Western responses to the war highlight how moralisation has displaced practices of politicisation. The goal of politicisation is to clarify political stakes in the process of building a social and political movement of transformation. Moralisation is a poor substitute for this approach to community building as it abstracts individual political questions and issues from the contexts from which they derive. More importantly, moralisation leads to solipsism where what were previously political questions become statements of personal or group identity.
In the absence of political and organisational alternatives, reducing politics to demonstrating moral virtue leaves only limited room for political manoeuvre. The fact that doing ‘politics’ means expressing a ‘position’ has meant that those on the left have been forced into choosing between the rearmament of NATO powers and defending Putin’s regime, choosing between bad imperialists and even worse imperialists. For some this limit has been spun into a positive, for example with Spiked magazine giving full backing to NATO, bemoaning the ‘moral defeatism of the West’ and wondering ‘Is nothing worth a war?’
Our current context challenges the traditional understanding of political positionality. In the past a critical political response to international conflict may well have been oriented to the ‘enemy at home’, flagging up the double standards of Western moral and militarist claims (the ‘whataboutism’ discussed by Lorenzo Kamel).
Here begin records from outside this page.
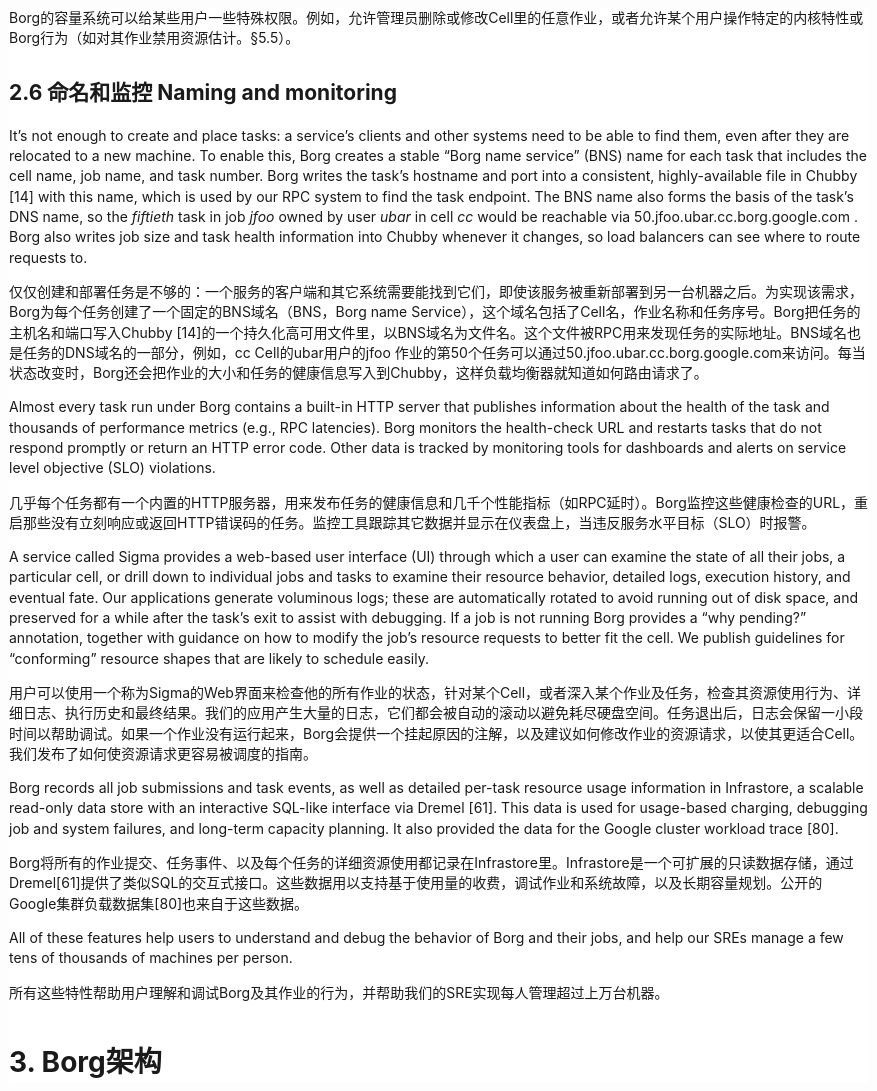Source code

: Borg的容量系统可以给某些用户一些特殊权限。例如，允许管理员删除或修改Cell里的任意作业，或者允许某个用户操作特定的内核特性或Borg行为（如对其作业禁用资源估计。§5.5）。

## 2.6 命名和监控 **Naming and monitoring**

It’s not enough to create and place tasks: a service’s clients and other systems need to be able to find them, even after they are relocated to a new machine. To enable this, Borg creates a stable “Borg name service” (BNS) name for each task that includes the cell name, job name, and task number. Borg writes the task’s hostname and port into a consistent, highly-available file in Chubby [14] with this name, which is used by our RPC system to find the task endpoint. The BNS name also forms the basis of the task’s DNS name, so the *fiftieth* task in job *jfoo* owned by user *ubar* in cell *cc* would be reachable via 50.jfoo.ubar.cc.borg.google.com . Borg also writes job size and task health information into Chubby whenever it changes, so load balancers can see where to route requests to.

仅仅创建和部署任务是不够的：一个服务的客户端和其它系统需要能找到它们，即使该服务被重新部署到另一台机器之后。为实现该需求，Borg为每个任务创建了一个固定的BNS域名（BNS，Borg name Service），这个域名包括了Cell名，作业名称和任务序号。Borg把任务的主机名和端口写入Chubby [14]的一个持久化高可用文件里，以BNS域名为文件名。这个文件被RPC用来发现任务的实际地址。BNS域名也是任务的DNS域名的一部分，例如，cc Cell的ubar用户的jfoo 作业的第50个任务可以通过50.jfoo.ubar.cc.borg.google.com来访问。每当状态改变时，Borg还会把作业的大小和任务的健康信息写入到Chubby，这样负载均衡器就知道如何路由请求了。

Almost every task run under Borg contains a built-in HTTP server that publishes information about the health of the task and thousands of performance metrics (e.g., RPC latencies). Borg monitors the health-check URL and restarts tasks that do not respond promptly or return an HTTP error code. Other data is tracked by monitoring tools for dashboards and alerts on service level objective (SLO) violations.

几乎每个任务都有一个内置的HTTP服务器，用来发布任务的健康信息和几千个性能指标（如RPC延时）。Borg监控这些健康检查的URL，重启那些没有立刻响应或返回HTTP错误码的任务。监控工具跟踪其它数据并显示在仪表盘上，当违反服务水平目标（SLO）时报警。

A service called Sigma provides a web-based user interface (UI) through which a user can examine the state of all their jobs, a particular cell, or drill down to individual jobs and tasks to examine their resource behavior, detailed logs, execution history, and eventual fate. Our applications generate voluminous logs; these are automatically rotated to avoid running out of disk space, and preserved for a while after the task’s exit to assist with debugging. If a job is not running Borg provides a “why pending?” annotation, together with guidance on how to modify the job’s resource requests to better fit the cell. We publish guidelines for “conforming” resource shapes that are likely to schedule easily.

用户可以使用一个称为Sigma的Web界面来检查他的所有作业的状态，针对某个Cell，或者深入某个作业及任务，检查其资源使用行为、详细日志、执行历史和最终结果。我们的应用产生大量的日志，它们都会被自动的滚动以避免耗尽硬盘空间。任务退出后，日志会保留一小段时间以帮助调试。如果一个作业没有运行起来，Borg会提供一个挂起原因的注解，以及建议如何修改作业的资源请求，以使其更适合Cell。我们发布了如何使资源请求更容易被调度的指南。

Borg records all job submissions and task events, as well as detailed per-task resource usage information in Infrastore, a scalable read-only data store with an interactive SQL-like interface via Dremel [61]. This data is used for usage-based charging, debugging job and system failures, and long-term capacity planning. It also provided the data for the Google cluster workload trace [80].

Borg将所有的作业提交、任务事件、以及每个任务的详细资源使用都记录在Infrastore里。Infrastore是一个可扩展的只读数据存储，通过Dremel[61]提供了类似SQL的交互式接口。这些数据用以支持基于使用量的收费，调试作业和系统故障，以及长期容量规划。公开的Google集群负载数据集[80]也来自于这些数据。

All of these features help users to understand and debug the behavior of Borg and their jobs, and help our SREs manage a few tens of thousands of machines per person.

所有这些特性帮助用户理解和调试Borg及其作业的行为，并帮助我们的SRE实现每人管理超过上万台机器。



# 3. Borg架构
The political positionality of being a Western observer rather than a participant would have potentially restrained militarist demands to intervene because these calls for war could only empower ruling elites and institutions with extensive problematic records of their own.
Today, the framework which enabled this form of political positionality appears to have dissipated. This change is reflected in the fact that the moral consensus over the Ukraine is very different to the moralised political discourse of previous international conflict situations, where there was also the mobilisation of moral outrage, for example, the Balkans, Afghanistan and Iraq. The level of consensus is particularly striking considering that Western powers are (as yet) not directly involved. In fact, it is not so much even a political question of taking sides, more one of whether and how to demonstrate support.
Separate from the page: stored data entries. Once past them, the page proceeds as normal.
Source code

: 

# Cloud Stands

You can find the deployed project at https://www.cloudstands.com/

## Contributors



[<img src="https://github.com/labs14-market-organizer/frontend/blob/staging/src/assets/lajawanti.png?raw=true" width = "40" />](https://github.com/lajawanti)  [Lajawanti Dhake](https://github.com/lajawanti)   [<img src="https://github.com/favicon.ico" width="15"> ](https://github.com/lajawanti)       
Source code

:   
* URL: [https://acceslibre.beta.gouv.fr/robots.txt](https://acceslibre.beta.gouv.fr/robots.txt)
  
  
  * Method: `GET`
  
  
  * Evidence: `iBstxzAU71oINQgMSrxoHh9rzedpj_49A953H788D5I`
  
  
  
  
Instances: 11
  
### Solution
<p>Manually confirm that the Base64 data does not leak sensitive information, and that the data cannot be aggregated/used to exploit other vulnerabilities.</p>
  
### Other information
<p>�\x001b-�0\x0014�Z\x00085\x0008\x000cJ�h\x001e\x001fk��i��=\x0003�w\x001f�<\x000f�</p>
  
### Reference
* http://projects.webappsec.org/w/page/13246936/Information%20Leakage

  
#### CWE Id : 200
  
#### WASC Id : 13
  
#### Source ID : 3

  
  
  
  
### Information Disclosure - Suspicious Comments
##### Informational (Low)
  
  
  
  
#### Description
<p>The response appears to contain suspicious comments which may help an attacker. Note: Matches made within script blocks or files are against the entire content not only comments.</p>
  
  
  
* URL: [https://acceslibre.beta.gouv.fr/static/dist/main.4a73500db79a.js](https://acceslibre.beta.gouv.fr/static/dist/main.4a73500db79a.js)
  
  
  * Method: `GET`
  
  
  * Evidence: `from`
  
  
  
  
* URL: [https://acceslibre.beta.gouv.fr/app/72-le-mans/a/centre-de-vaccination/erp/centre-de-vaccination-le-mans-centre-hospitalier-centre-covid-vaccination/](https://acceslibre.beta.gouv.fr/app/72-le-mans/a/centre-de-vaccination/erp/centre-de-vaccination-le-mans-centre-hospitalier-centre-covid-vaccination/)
Today, in the face of the moral displacement of politics it seems that a new understanding of political positionality may be necessary. One that recognises that traditional political frameworks no longer shape responses to events in the international sphere. From an anti- or ante- political positionality it seems clear that we should refuse the moral blackmail of taking sides and choosing a political position. It would be nice to pretend that we still lived in a modernist world of meaningful political choices, where ‘taking sides’ was part of a broader grand narrative of struggle and progress. However, we do not live in a world of left and right but in its moralised afterlife.
From a political positionality that recognises this shift, we should refuse the lure of the political and the moral pressure to declare our support for Ukraine. We should refuse the demand to moralise war and conflict. We should de-moralise the afterlife of politics and the world that enables it. Rather than exaggerating and bemoaning the ‘moral defeatism’ of the West we should rather be pushing it further. Is nothing worth a war? Perhaps as Aimé Césaire and Frantz Fanon recognised, the only war worth starting is one to end the world (and its political afterlife) rather than to salvage it.